Если я умру скоро, я все сожгу, но если я не умру, дожив до старости, все прочтут этот журнал. Я думаю, что еще не существует такой фотографии, — если можно так выразиться — целой жизни женщины, всех ее мыслей, всего, всего. Это будет интересно. Если я умру молодой, скоро, и — по несчастью — не успею сжечь этого журнала, скажут про меня: «бедное дитя! Она любила, и отсюда все ее отчаяние»! Пусть говорят, я не буду доказывать противного, потому что чем больше я буду говорить, тем меньше мне поверят.
Может ли быть что-нибудь более плоское, более подлое, более презренное, чем род людской? Ничего! Ничего! Род человеческий был создан к погибели… ну, да, я хотела сказать — к погибели рода человеческого.
Уже три часа утра, а, как говорит тетя, я ничего не выиграю, проводя бессонные ночи. О, какое нетерпение. Мое время придет, я охотно верю этому, — а что-то все шепчет мне, что оно никогда не придет, что всю мою жизнь я буду только ждать… вечно ждать. Все ждать… ждать!
Я так сержусь; я не плакала, не ложилась на пол. Я спокойна. Это плохой знак; уж лучше, когда приходишь в бешенство…
Вторник, 28 декабря. Мне холодно, губы мои горят. Я отлично знаю, что это недостойно сильного ума — так предаваться мелочным огорчениям, грызть себе пальцы из-за пренебрежения такого города, как Ницца[3]; но покачать головой, презрительно улыбнуться и больше не думать об этом — это было бы слишком. Плакать и беситься — доставляет мне больше удовольствия. Я дошла до такого нервного возбуждения, что любой отрывок музыкальной пьесы, если только это не галоп, заставляет меня плакать. В каждой опере я усматриваю себя, самые обыкновенные слова поражают меня прямо в сердце.
Подобное состояние делало бы честь женщине в тридцать лет. Но в пятнадцать лет говорить о нервах, плакать, как дура, от каждой глупой сентиментальной фразы!
Только что я опять упала на колени, рыдая и умоляя Бога, — протянув руки и устремив глаза вперед, как будто бы Бог был здесь, в моей комнате.
По-видимому, Бог и не слышит меня, а между тем я кричу довольно громко. Кажется я говорю дерзости Богу.
В эту минуту я в таком отчаянии, чувствую себя такой несчастной, что ничего не желаю! Если бы все враждебное общество Ниццы пришло и стало передо мной на колени, я бы не двинулась!
Да, да, я бы дала ему пинка ногою!.. Потому что в самом деле, что мы ему сделали?
Боже мой, неужели вся моя жизнь будет такова?
Я хотела бы обладать талантом всех авторов, вместе взятых, чтобы выразить всю бездну моего отчаяния, моего оскорбленного самолюбия, всех моих неудовлетворенных желаний.
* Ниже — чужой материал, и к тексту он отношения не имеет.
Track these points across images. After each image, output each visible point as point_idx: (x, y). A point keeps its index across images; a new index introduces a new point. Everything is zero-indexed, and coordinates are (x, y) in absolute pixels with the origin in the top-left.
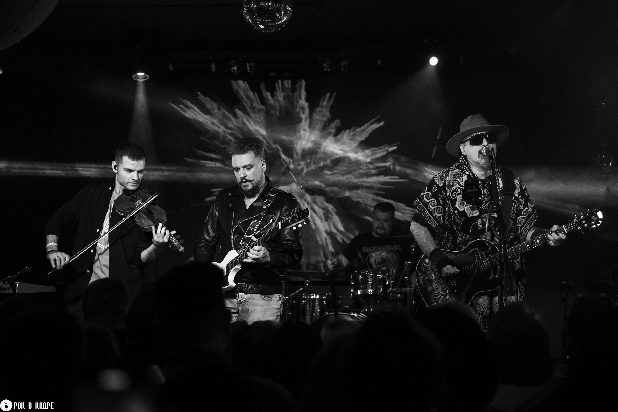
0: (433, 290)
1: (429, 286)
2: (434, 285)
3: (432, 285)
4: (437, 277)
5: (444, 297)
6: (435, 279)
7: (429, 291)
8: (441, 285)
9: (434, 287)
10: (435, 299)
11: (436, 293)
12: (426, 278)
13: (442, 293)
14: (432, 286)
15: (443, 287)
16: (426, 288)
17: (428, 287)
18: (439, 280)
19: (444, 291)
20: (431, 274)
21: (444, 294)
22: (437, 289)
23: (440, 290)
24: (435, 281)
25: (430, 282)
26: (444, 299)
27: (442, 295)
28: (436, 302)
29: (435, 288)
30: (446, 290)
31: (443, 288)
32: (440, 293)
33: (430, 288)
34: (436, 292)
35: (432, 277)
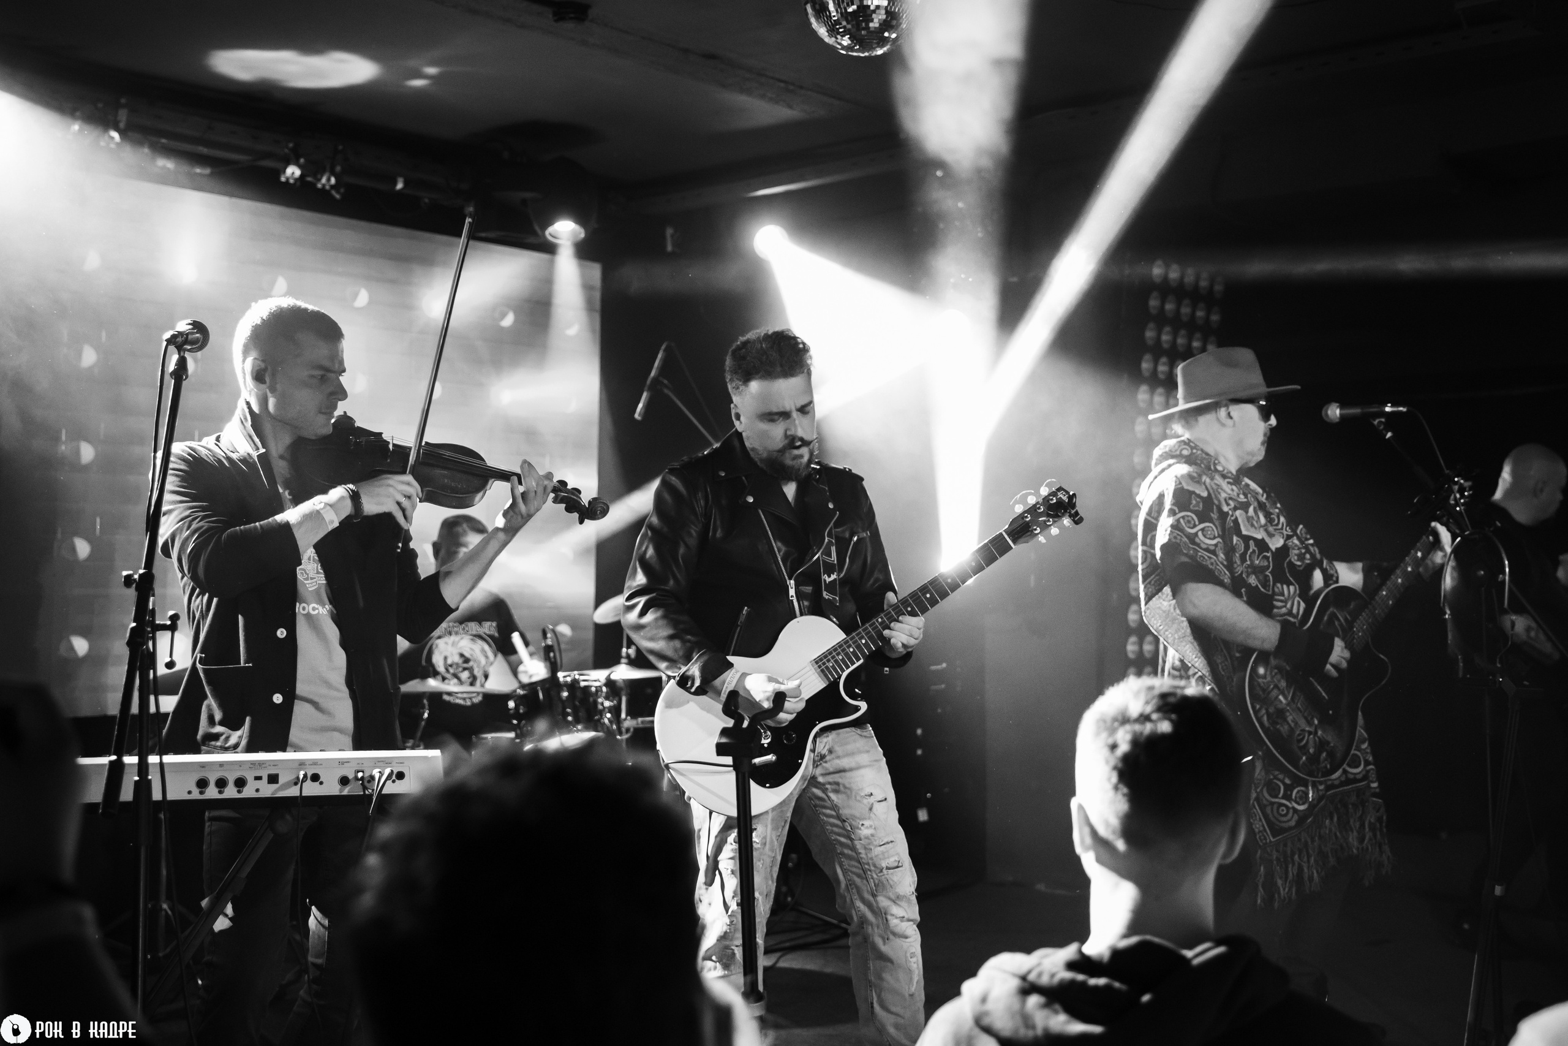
0: (1292, 730)
1: (1282, 726)
2: (1290, 719)
3: (1285, 720)
4: (1289, 698)
5: (1314, 737)
6: (1288, 704)
7: (1284, 734)
8: (1301, 711)
9: (1290, 722)
10: (1301, 748)
11: (1299, 735)
12: (1271, 710)
13: (1307, 729)
14: (1288, 723)
15: (1306, 714)
16: (1278, 731)
17: (1281, 729)
18: (1294, 702)
19: (1310, 723)
20: (1277, 697)
21: (1312, 729)
22: (1296, 724)
23: (1303, 724)
24: (1288, 708)
25: (1281, 714)
26: (1315, 740)
27: (1310, 733)
28: (1305, 754)
29: (1293, 725)
30: (1312, 718)
31: (1306, 718)
32: (1303, 730)
33: (1284, 729)
34: (1298, 732)
35: (1281, 702)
Стоит только мне пожелать — чтобы уж ничто не исполнилось!..
Найду ли я когда-нибудь какую-нибудь собачонку на улице, голодную и избитую уличными мальчишками, какую-нибудь лошадь, которая с утра до вечера возит невероятные тяжести, какого-нибудь осла на мельнице, какую-нибудь церковную крысу, учителя математики без уроков, расстриженного священника, какого-нибудь дьявола, достаточно раздавленного, жалкого, грустного, униженного, забитого, — чтоб сравнить его с собой?
Что ужасно во мне, так это то, что пережитые унижения не скользят по моему сердцу, но оставляют в нем свой мерзкий след!
Никогда вы не поймете моего положения, никогда вы не составите понятия о моем существовании. Вы засмеетесь… смейтесь, смейтесь! Но может быть найдется хоть кто-нибудь, кто будет плакать. Боже мой, сжалься надо мной, услышь мой голос; клянусь Тебе, что я верую в Тебя.
Такая жизнь, как моя, с таким характером, как мой характер!!!